12 Aralık


Yaklaşık iki saat boyunca içimin sarnıcına süzülerek biriken pek çok unutulmaz konuşma ve sahnenin içinde benim için tartışmasız en unutulmaz olanı, papaz ve Van Gogh arasında geçen konuşmada; yaşadığı dönemde resimleri beğenilmeyen, hâttâ çağdaşı ünlü ressam Paul Gauguin tarafından  acımasızca yerilen ressamın, delimsirek  ruhunun yalın sesiyle papaza söyledikleriydi:
Van Gogh - Belki Tanrı yanlış zamanı seçti.
Papaz        -Yanlış zamandan kastın ne?
Van Gogh - Belki Tanrı beni henüz doğmamış insanlar için ressam yaptı.
Van Gogh-  Resim yapmasaydım birini öldürebilirdim.
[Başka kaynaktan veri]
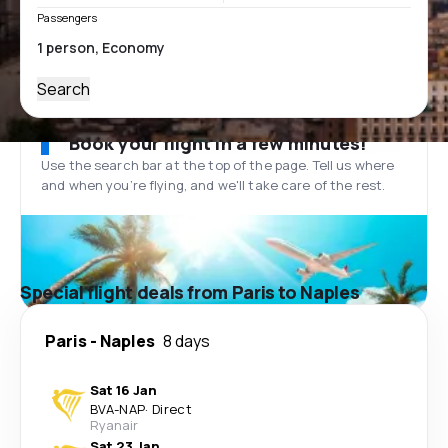
Passengers
Search
Book your flight in a few minutes!
Use the search bar at the top of the page. Tell us where
and when you’re flying, and we'll take care of the rest.
Special flight deals from Paris to Naples
Paris
-
Naples
8 days
Sat 16 Jan
BVA
-
NAP
·
Direct
Ryanair
Sat 23 Jan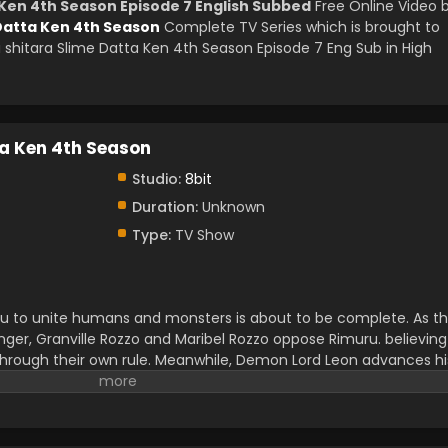
 Ken 4th Season Episode 7 English Subbed
Free Online Video 
 Datta Ken 4th Season
Complete TV Series which is brought to
shitara Slime Datta Ken 4th Season Episode 7 Eng Sub in High
ta Ken 4th Season
Studio:
8bit
Duration:
Unknown
Type:
TV Show
 to unite humans and monsters is about to be complete. As t
ger, Granville Rozzo and Maribel Rozzo oppose Rimuru. believing
hrough their own rule. Meanwhile, Demon Lord Leon advances hi
o awakens and starts to get closer to his destiny.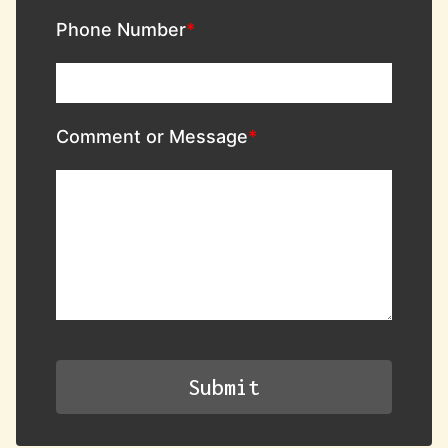
Phone Number
Comment or Message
Kült ressamın son zamanlarını anlatan 2018 yapımı Van Gogh Sonsuzluğun Kapısında'yı seyrederken 2012'de Cer Modern'in görkemli salonlarında,-yılın tam da bu zamanlarıydı- ziyarete açılan canlı, çerçevesiz, "digital"Van Gogh sergisinde; kulağımda Vivaldi'nin o ilâhi Dört Mevsim'i ile çiçekli meyve bahçeleri, selvili buğday tarlaları, fırtına bulutlarının kovaladığı tarlalar, kargalar, sapsarı gökyüzünün altına uzanmış güneşli zeytinlikler, çiçeğe kesmiş pembe şeftali ağaçları, ablak yüzlü ayçiçekleri arasında, renklerin en canlıları ile rengârenk boyanarak, zamanı unutup, nefesim kesilene değin koşuşumu hatırlıyorum.
Bu gün geç de olsa nihayet yılbaşı süslerimi çıkarıp evimin köşelerine umutla, sevgiyle yerleştirdim. Ama sanki eski kıt kanaât yılbaşılar daha mı anlamlıydı ne? Hani öğrenci evliliği yılları.
Eşya azdır, usul usul tamamlanır. Yaratıcılıkla mutlu olunur; meselâ zarifçe bükülmüş bir kablonun ucundan odayı soluk soluk aydınlatan, babadan kalma şapkadan yapılmış bir lâmba, kütükten tabureler, yine daha büyükçe bir kütükten sehpa, önünde renkli yer minderlerinin gelişigüzel atıldığı geniş duvara çaprazlamasına asılmış bir gitar, küçük kilimler, gazetelerin, dergilerin konulabileceği heybeler, rengârenk seramik küllükler, cam kâselerin içinde gülümseyen, kumsallardan belki bir günbatımında  toplanmış irili ufaklı deniz kabukları. Bütün bu orta hâlli ayrıntılar, sevimli bir çocuk şiiri gibi.
Uzaklara bakıyorum. Kar yağar mı acaba? 
Beyazın aydınlığı vursun istiyorum gözlerimdeki derin, hülyalı buluta.